While acknowledging that banks have the right to make commercial decisions, the professional body said meaningful dialogue with the advice sector is essential to prevent unintended impacts on competition and client outcomes. The organisation noted that Westpac’s recent engagement with advisers has improved but the outcome remains disappointing.
“The initial approach felt divisive; however, we acknowledge the move toward open engagement with advisers and aggregators and positively responding to raised concerns,” the organisation said. “Financial Advice New Zealand’s CEO Advice Forum played a vital role in advocating for a better deal for advisers, and we commend their efforts.”
Despite this progress, the group criticised Westpac’s choice to force the sale of trail commission books rather than allowing existing commissions to gradually expire. It said the decision, described as financially advantageous to Westpac’s balance sheet, diverges from standard market practice and lacks justification.
Trail commissions, which provide ongoing revenue for advisers supporting clients beyond loan settlement, can account for up to half of some firms’ annual income, the group noted. Removing them could threaten the viability of smaller advice businesses and reduce service access in underserved communities.
“Advisers continue to support clients well beyond the initial mortgage transaction,” the statement said. “As bank branches have closed, advisers have become the primary support channel for these clients.”
Financial Advice New Zealand said the change conflicts with global trends toward ongoing remuneration models that promote long-term client relationships. It also argued that the decision is inconsistent with the practices of Westpac’s Australian parent, where trail commissions remain part of adviser compensation.
Under the Financial Services Legislation Amendment Act, advisers are required to review clients’ full financial positions during events such as refixing, but the loss of trail income may make this unsustainable, the group warned.

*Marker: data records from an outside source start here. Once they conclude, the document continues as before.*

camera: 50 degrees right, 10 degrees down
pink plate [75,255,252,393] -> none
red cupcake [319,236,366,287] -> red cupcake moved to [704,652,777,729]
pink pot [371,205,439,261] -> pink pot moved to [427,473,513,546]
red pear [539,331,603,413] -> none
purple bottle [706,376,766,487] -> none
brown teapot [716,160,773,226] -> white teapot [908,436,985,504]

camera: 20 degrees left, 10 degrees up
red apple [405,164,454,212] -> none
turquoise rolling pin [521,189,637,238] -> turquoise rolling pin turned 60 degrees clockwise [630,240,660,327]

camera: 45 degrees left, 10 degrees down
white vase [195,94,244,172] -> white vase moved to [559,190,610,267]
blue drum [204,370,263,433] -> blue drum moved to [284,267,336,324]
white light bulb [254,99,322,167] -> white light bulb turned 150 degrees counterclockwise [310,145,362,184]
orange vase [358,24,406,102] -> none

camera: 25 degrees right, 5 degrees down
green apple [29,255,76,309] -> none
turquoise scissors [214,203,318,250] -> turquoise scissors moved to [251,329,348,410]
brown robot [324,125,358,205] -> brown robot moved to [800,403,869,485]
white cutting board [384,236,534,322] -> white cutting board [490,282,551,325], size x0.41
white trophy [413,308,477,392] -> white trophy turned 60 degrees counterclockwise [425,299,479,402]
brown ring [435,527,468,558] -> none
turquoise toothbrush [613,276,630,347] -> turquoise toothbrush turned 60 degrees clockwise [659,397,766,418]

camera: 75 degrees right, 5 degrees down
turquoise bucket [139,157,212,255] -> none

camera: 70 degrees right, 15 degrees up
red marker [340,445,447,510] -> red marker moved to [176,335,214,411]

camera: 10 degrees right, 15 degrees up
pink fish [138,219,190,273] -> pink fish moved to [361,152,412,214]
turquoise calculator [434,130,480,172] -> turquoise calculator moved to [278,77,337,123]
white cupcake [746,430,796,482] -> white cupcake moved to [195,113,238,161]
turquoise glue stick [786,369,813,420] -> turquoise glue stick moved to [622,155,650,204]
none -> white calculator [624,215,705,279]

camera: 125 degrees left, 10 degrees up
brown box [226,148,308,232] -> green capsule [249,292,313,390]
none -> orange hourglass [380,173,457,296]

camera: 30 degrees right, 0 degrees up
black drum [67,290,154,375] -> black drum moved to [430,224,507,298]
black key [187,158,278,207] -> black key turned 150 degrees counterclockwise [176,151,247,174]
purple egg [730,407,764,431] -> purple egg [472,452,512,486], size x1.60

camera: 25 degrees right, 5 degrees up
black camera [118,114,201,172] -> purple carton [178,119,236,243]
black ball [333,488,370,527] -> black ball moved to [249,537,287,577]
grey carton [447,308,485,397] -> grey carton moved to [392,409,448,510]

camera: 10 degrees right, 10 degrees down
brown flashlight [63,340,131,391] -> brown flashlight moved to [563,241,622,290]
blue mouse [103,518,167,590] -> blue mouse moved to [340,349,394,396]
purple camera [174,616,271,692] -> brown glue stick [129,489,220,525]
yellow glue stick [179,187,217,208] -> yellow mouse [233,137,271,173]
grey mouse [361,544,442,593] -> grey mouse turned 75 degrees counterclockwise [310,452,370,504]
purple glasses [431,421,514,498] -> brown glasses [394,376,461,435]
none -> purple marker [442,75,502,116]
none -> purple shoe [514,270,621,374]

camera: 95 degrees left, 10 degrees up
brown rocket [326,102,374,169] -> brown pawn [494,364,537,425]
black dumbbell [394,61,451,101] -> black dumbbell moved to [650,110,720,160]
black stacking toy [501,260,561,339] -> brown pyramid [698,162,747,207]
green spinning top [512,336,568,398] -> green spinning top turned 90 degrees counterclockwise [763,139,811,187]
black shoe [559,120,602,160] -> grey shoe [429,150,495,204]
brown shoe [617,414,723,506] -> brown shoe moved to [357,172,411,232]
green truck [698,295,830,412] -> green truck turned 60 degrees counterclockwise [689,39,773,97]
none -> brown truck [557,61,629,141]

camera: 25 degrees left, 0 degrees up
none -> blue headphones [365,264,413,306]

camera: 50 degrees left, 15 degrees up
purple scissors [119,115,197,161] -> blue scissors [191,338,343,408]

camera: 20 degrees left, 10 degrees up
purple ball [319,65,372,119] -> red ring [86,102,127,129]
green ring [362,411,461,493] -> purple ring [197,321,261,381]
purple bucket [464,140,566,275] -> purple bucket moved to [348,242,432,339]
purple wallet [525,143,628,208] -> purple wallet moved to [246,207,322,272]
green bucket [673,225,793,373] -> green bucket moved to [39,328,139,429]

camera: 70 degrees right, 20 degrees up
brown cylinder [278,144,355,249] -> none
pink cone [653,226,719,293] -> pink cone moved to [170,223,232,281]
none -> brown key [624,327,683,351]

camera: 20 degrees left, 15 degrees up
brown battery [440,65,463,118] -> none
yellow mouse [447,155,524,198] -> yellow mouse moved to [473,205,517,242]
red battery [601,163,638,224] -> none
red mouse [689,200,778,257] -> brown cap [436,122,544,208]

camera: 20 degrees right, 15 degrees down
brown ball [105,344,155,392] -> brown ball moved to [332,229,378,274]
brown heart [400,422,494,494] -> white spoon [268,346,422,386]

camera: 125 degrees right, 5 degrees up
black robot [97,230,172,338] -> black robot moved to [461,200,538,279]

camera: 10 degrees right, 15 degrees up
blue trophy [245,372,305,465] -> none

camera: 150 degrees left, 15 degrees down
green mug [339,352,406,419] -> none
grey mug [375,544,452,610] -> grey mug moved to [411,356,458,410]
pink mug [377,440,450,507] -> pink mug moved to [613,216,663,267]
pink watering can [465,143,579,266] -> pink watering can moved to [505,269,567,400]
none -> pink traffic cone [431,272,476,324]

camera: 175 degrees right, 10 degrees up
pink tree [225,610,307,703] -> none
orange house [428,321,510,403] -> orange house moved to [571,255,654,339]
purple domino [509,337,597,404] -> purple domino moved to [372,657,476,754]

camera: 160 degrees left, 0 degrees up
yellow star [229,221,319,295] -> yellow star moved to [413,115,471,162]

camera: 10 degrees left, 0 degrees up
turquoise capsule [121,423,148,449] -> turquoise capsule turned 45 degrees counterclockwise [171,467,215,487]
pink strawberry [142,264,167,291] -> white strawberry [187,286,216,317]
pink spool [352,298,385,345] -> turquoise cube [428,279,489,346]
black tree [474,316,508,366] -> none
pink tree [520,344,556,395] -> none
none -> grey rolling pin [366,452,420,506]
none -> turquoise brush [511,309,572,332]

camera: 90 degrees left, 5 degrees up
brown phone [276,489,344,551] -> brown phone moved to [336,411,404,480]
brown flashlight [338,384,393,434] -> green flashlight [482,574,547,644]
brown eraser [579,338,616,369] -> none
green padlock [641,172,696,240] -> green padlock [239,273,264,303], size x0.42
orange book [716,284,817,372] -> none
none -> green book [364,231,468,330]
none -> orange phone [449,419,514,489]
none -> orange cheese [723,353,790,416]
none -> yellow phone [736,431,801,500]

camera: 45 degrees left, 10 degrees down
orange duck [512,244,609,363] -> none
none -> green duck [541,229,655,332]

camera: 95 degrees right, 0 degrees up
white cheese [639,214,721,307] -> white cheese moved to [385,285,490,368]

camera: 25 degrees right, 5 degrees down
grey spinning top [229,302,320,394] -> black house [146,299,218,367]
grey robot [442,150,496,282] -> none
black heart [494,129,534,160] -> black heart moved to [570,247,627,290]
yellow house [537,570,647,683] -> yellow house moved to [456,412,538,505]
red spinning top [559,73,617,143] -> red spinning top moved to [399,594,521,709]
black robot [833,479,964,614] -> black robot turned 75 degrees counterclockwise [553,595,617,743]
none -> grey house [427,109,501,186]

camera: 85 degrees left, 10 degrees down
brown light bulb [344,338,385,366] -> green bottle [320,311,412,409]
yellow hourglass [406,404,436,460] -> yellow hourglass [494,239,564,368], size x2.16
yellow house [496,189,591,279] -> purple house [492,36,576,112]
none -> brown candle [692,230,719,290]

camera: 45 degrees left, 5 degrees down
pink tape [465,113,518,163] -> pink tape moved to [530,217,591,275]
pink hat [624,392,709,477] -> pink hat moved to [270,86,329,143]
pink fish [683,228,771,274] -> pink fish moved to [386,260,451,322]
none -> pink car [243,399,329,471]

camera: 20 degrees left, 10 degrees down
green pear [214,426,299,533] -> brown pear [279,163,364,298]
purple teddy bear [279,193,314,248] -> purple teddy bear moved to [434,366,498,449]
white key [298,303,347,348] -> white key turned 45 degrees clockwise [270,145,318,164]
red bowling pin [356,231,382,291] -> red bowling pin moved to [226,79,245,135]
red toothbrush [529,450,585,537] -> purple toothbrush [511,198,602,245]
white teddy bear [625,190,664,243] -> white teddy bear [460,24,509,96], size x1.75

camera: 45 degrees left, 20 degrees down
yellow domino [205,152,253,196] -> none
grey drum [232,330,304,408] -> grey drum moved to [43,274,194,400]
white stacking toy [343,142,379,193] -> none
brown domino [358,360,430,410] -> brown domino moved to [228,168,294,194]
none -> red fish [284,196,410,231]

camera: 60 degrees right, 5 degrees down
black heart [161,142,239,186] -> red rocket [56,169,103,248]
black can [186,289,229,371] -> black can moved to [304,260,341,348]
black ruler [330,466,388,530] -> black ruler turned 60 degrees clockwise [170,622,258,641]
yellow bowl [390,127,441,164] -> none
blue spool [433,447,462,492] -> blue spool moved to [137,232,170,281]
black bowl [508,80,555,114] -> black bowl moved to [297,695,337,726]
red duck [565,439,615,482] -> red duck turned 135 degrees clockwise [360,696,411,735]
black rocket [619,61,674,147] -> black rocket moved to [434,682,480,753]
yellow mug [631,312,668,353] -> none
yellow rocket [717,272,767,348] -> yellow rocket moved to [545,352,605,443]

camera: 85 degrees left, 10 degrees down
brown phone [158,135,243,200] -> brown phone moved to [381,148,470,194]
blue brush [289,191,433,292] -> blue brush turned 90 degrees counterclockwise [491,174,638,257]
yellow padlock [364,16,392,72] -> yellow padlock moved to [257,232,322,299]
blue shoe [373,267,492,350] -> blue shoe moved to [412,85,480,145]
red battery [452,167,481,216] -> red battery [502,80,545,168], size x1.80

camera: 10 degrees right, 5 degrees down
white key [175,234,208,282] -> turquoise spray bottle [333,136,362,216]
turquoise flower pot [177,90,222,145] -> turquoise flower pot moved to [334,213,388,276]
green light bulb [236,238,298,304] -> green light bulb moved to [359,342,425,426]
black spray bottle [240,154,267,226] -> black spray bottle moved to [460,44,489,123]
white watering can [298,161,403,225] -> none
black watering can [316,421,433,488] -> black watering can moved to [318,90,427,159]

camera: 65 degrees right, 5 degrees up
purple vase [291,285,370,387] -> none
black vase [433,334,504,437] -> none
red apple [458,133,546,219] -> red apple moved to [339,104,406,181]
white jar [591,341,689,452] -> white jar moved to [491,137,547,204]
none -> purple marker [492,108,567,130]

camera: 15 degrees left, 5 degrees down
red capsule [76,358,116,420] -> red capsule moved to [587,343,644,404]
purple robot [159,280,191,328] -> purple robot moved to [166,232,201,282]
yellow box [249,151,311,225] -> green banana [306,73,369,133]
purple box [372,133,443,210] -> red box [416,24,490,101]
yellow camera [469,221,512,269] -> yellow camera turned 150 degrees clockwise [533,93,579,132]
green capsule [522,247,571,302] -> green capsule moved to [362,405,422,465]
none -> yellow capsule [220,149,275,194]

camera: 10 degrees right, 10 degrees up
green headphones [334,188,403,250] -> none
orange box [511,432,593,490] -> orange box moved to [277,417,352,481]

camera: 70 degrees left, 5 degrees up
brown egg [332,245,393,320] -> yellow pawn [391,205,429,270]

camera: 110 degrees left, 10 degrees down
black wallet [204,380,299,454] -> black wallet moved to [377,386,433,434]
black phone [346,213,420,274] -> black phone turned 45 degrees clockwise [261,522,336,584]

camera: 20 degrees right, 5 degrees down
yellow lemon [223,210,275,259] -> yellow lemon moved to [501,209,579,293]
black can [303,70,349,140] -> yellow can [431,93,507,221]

The organisation welcomed, however, Westpac’s adoption of the Commerce Commission’s recommendation for a month-by-month pro-rata clawback structure, calling it “a positive step toward fairer consumer treatment.”
Financial Advice New Zealand urged lenders to ensure remuneration models reflect the real work advisers do and reaffirmed its commitment to advocate for sustainable, client-focused advice practices across the sector.